Em 18 de julho, dias antes de morrer, Grigoryeva postou um alerta em sua página no Facebook sobre o site “Saw”.

Grioryeva escreveu que o site, que organiza uma “caçada a pessoas homossexuais, bissexuais e transgênero”, entrou na Internet na primavera de 2018 e foi fechado várias vezes, mas sempre voltou a aparecer. O site postou os dados pessoais de ativistas “supostamente LGBT +”, “incluindo fotos e endereços”, e ofereceu prêmios para aqueles que completaram um ataque.

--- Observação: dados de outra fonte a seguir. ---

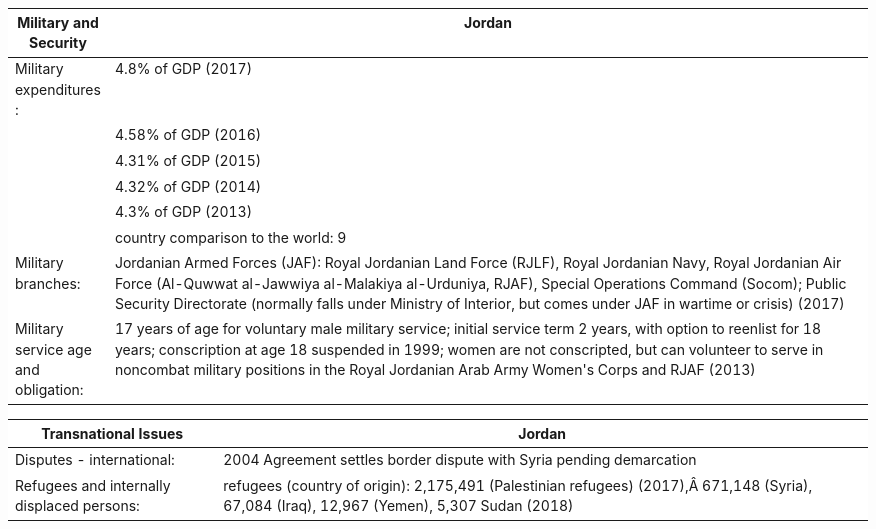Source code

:| Military and Security | Jordan |
| --- | --- |
| Military expenditures: | 4.8% of GDP (2017) |
| | 4.58% of GDP (2016) |
| | 4.31% of GDP (2015) |
| | 4.32% of GDP (2014) |
| | 4.3% of GDP (2013) |
| | country comparison to the world: 9 |
| Military branches: | Jordanian Armed Forces (JAF): Royal Jordanian Land Force (RJLF), Royal Jordanian Navy, Royal Jordanian Air Force (Al-Quwwat al-Jawwiya al-Malakiya al-Urduniya, RJAF), Special Operations Command (Socom); Public Security Directorate (normally falls under Ministry of Interior, but comes under JAF in wartime or crisis) (2017) |
| Military service age and obligation: | 17 years of age for voluntary male military service; initial service term 2 years, with option to reenlist for 18 years; conscription at age 18 suspended in 1999; women are not conscripted, but can volunteer to serve in noncombat military positions in the Royal Jordanian Arab Army Women's Corps and RJAF (2013) |

| Transnational Issues | Jordan |
| --- | --- |
| Disputes - international: | 2004 Agreement settles border dispute with Syria pending demarcation |
| Refugees and internally displaced persons: | refugees (country of origin): 2,175,491 (Palestinian refugees) (2017),Â 671,148 (Syria), 67,084 (Iraq), 12,967 (Yemen), 5,307 Sudan (2018) |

“As agências de segurança ainda não fizeram nada para encontrar os criadores deste ‘jogo’ e levá-los à justiça”, escreveu Grigoryeva. Ela pediu que os que se opõem ao site entrem em contato com o escritório do promotor russo e com o FSB, a agência de inteligência da Rússia.

“IMPORTANTE!” Grigoryeva escreveu. “A rede LGBT da Rússia tentou repetidamente encontrar pessoas afetadas pelas ações desse grupo, mas falhou. Nós não encontramos um único caso de ataque diretamente relacionado a este grupo. ”

Três dias depois do seu posto, Grigoryeva estava morta.

A polícia de São Petersburgo confirmou que ela havia sido ameaçada repetidas vezes, mas disse que as ameaças não pareceram um risco para sua vida e estavam relacionadas a conflitos domésticos com pessoas que ela conhecia, informou o portal de mídia da RBC.